Although very cumbersome, both expansions serve to demonstrate the level of complexity inherent in the few definitions already out there. Both definitions consider both the nature of the risks and the ability to retain the risks, effectively making it a composite result. Therefore, a company having derived its risk appetite would have to have answered both questions.

In addition, there are significant differences in specific parts of the definition. Specifically:

  • Residual Risk: ISO 31000 does not make specific distinction between residual risk and risk whereas King III does. Although the ISO definition could be viewed as implying the same, it is not explicitly stated and cannot therefore necessarily be assumed.
  • Individual Risk Basis: King III specifically refers to risk appetite as developed from an individual risk assessment basis and being applied individually to various risks. ISO 31000 does not appear to make this distinction other than to refer to the amount and type. This does imply some distinction between the various risks but not explicitly to the same degree.
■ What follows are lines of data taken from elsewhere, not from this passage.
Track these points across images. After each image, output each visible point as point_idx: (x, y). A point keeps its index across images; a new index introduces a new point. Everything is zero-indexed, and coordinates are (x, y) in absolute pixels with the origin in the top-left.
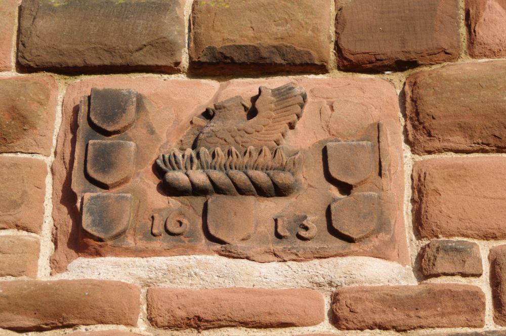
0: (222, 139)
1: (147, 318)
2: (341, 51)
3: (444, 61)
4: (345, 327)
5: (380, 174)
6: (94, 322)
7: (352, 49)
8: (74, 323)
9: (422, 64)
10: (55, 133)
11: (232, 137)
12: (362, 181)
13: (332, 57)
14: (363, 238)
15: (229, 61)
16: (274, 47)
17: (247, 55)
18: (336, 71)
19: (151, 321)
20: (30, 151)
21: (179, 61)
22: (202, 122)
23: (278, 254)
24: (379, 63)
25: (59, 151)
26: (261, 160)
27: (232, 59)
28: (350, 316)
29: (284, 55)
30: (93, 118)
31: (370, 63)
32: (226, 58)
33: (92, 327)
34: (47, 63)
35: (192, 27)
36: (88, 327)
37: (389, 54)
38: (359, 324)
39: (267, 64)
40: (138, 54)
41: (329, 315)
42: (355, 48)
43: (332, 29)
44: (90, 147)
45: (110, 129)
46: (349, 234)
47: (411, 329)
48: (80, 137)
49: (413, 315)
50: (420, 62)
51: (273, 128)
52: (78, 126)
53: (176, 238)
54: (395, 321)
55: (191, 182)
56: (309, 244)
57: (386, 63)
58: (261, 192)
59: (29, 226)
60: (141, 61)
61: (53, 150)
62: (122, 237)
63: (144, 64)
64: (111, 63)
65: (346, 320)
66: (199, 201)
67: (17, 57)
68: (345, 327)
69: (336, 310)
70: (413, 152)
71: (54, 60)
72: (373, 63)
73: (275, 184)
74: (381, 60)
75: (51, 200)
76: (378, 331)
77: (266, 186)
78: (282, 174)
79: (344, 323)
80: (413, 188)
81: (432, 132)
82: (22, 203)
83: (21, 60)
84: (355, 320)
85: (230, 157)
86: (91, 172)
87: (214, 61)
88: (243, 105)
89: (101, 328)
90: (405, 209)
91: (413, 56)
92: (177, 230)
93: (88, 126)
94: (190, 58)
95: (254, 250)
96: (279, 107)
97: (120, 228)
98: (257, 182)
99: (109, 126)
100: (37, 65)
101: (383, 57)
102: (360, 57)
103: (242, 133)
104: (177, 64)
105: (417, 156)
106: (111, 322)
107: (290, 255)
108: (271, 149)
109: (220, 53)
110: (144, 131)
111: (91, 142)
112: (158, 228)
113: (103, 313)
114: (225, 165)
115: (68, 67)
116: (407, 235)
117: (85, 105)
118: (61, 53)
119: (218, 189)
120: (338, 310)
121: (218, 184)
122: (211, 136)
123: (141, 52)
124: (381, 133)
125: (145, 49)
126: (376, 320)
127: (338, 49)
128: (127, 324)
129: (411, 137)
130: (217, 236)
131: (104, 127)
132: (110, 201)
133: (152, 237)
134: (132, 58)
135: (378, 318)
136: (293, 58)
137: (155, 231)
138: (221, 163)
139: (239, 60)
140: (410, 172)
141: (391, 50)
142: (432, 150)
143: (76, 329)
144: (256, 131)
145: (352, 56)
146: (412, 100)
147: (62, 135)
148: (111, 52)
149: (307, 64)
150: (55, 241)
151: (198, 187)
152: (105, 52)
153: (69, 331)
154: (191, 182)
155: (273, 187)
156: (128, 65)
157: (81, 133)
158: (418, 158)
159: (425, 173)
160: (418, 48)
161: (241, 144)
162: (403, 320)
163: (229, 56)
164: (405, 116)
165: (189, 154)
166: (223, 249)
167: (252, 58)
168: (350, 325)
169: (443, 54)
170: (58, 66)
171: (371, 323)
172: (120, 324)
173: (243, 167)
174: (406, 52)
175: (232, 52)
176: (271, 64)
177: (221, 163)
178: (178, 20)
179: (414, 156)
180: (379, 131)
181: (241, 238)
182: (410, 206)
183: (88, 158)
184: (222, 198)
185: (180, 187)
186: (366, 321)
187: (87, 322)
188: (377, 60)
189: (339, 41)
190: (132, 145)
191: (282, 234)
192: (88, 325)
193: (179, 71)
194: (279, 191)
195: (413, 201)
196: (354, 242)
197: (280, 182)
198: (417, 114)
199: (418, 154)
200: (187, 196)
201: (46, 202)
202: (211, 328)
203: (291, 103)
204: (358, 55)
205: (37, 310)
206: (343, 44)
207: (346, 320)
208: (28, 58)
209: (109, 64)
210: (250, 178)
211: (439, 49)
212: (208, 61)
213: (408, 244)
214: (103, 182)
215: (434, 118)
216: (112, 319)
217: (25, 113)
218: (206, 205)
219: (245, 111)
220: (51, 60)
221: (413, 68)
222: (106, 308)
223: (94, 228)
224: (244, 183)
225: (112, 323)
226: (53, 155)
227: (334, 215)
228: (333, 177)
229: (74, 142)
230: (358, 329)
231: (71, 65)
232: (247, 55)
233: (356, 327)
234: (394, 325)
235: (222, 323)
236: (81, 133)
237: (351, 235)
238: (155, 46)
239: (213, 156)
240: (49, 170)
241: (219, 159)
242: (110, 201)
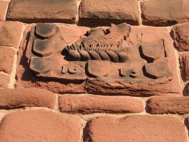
0: (94, 40)
1: (59, 108)
2: (144, 17)
3: (187, 22)
4: (154, 113)
5: (166, 56)
6: (34, 105)
7: (149, 15)
8: (24, 105)
9: (179, 23)
10: (20, 41)
11: (99, 40)
12: (158, 57)
13: (140, 20)
14: (161, 77)
15: (96, 18)
16: (116, 12)
17: (104, 15)
18: (142, 25)
19: (60, 109)
20: (9, 45)
21: (75, 17)
22: (85, 37)
23: (121, 82)
24: (161, 21)
25: (21, 47)
26: (112, 48)
27: (98, 17)
28: (157, 107)
29: (120, 16)
30: (37, 32)
31: (157, 21)
32: (95, 16)
33: (32, 108)
34: (19, 17)
35: (80, 7)
36: (30, 108)
37: (165, 18)
38: (161, 111)
39: (113, 19)
40: (57, 15)
41: (145, 109)
42: (151, 15)
43: (140, 10)
44: (35, 42)
45: (44, 36)
46: (154, 75)
47: (186, 113)
48: (31, 39)
49: (186, 107)
50: (178, 22)
51: (117, 38)
52: (30, 36)
53: (73, 75)
54: (178, 109)
55: (81, 54)
56: (136, 79)
57: (164, 21)
58: (112, 59)
59: (6, 70)
60: (59, 17)
61: (18, 47)
62: (48, 73)
63: (60, 18)
64: (46, 17)
65: (155, 109)
66: (84, 63)
67: (7, 16)
68: (154, 113)
69: (150, 106)
70: (179, 51)
71: (22, 16)
72: (158, 21)
73: (119, 56)
74: (162, 20)
75: (16, 64)
76: (170, 114)
77: (115, 56)
78: (122, 52)
79: (154, 110)
80: (180, 63)
81: (187, 42)
82: (3, 60)
83: (8, 17)
84: (159, 109)
85: (98, 46)
86: (35, 50)
87: (90, 18)
88: (103, 30)
89: (36, 108)
90: (177, 70)
91: (175, 19)
92: (74, 71)
93: (35, 36)
94: (79, 17)
95: (110, 81)
96: (119, 31)
97: (47, 69)
98: (111, 55)
99: (44, 35)
100: (14, 18)
101: (162, 19)
102: (153, 19)
103: (103, 39)
104: (74, 19)
105: (181, 52)
106: (42, 106)
107: (127, 83)
108: (116, 45)
109: (93, 14)
110: (60, 39)
111: (35, 40)
112: (65, 71)
113: (38, 101)
114: (96, 49)
115: (27, 19)
116: (179, 80)
117: (33, 29)
118: (25, 14)
119: (93, 58)
120: (151, 105)
121: (93, 55)
122: (89, 39)
123: (59, 14)
124: (165, 43)
125: (60, 13)
126: (169, 109)
127: (143, 16)
128: (49, 108)
129: (177, 45)
130: (93, 74)
131: (42, 35)
132: (43, 60)
133: (62, 74)
134: (55, 16)
135: (170, 108)
136: (124, 17)
137: (63, 71)
138: (94, 48)
139: (101, 17)
140: (178, 58)
141: (165, 17)
142: (187, 49)
143: (24, 109)
144: (109, 38)
145: (149, 18)
146: (176, 33)
147: (23, 41)
148: (46, 14)
149: (130, 20)
150: (16, 78)
151: (83, 57)
152: (43, 14)
153: (21, 110)
154: (81, 54)
155: (118, 57)
156: (53, 19)
157: (31, 38)
158: (181, 53)
159: (185, 57)
160: (177, 16)
161: (103, 43)
162: (182, 109)
163: (96, 15)
164: (173, 39)
165: (79, 45)
166: (95, 79)
167: (106, 17)
168: (157, 112)
169: (187, 19)
170: (23, 18)
171: (167, 110)
172: (46, 107)
173: (104, 50)
174: (172, 17)
175: (98, 14)
176: (115, 19)
177: (94, 48)
178: (75, 5)
179: (179, 52)
180: (163, 42)
181: (104, 75)
182: (180, 70)
183: (34, 45)
184: (94, 61)
185: (75, 56)
186: (165, 109)
187: (31, 105)
188: (160, 20)
189: (143, 13)
190: (54, 42)
191: (123, 74)
192: (30, 107)
193: (74, 23)
194: (121, 59)
195: (181, 67)
196: (157, 79)
197: (121, 55)
198: (179, 36)
199: (181, 51)
200: (78, 61)
201: (14, 64)
202: (89, 113)
203: (124, 29)
204: (152, 18)
205: (7, 99)
206: (145, 13)
207: (155, 109)
208: (11, 16)
209: (45, 18)
210: (107, 53)
211: (185, 17)
212: (87, 17)
213: (180, 83)
214: (40, 53)
215: (187, 37)
216: (42, 104)
217: (7, 30)
218: (87, 65)
219: (104, 33)
220: (20, 16)
221: (174, 24)
222: (39, 99)
223: (35, 69)
224: (105, 55)
225: (42, 106)
226: (18, 48)
227: (147, 68)
228: (145, 56)
229: (27, 43)
230: (160, 113)
231: (28, 18)
232: (104, 15)
233: (160, 112)
234: (178, 111)
235: (95, 110)
236: (31, 38)
237: (155, 75)
238: (65, 13)
239: (90, 46)
240: (16, 53)
241: (93, 47)
242: (43, 60)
Neither address the issue of risk retention optimisation and dependencies explicitly, which can have a significant impact on decisions.
  • Pursuit of Value: King III provides a single potential source of motivation for the setting of the Risk Appetite – the pursuit of value, indicating that other considerations not related to the pursuit of value should be excluded.

However, King III does address in some form the collective financial ability to retain or absorb risk in specifying the term Risk Bearing Capacity (RBC).

Risk Bearing Capacity

Risk Bearing Capacity is a monetary value prediction of the company’s ability to endure losses and the effect such losses may have on the company’s value and /or its ability to continue with its activities and is used as a yardstick, measuring the maximum loss the company can endure, without exposing it to the point where its existence and survival is under threat, given an equivalent loss.

Although, on the surface, this appears to address the other side of the coin (How much can I afford? ), the focus is entirely different. Whereas the Risk Appetite definition is focused on risk costs related to the pursuit of value, the RBC focuses on company survival – definitely not business-as-usual or going-concern.

Although the maximum amount that a company can forfeit and survive is a critical element in the overall risk management framework, it does not assist in determining the value of risk that can be retained on an on-going basis without impeding the ability to operate.

In addition, the term Risk Bearing Capacity has been used in other contexts with different definitions several years prior to the issue of King III. Does this necessarily invalidate any other definitions?

The key to definitions is that they should clarify, rather than confuse; break concepts down into manageable components rather than confound. Clear thinking and analytical approaches are required in order for risk management to fulfil its promise to businesses. Irrespective of the labels we put on things, we need to ensure we are in the same forest before we start cutting down trees.

Although a measure of flexibility and principle-based direction is always welcome, it will remain important to consider the potential impact before committing to specific definitions that can have a significant impact on business.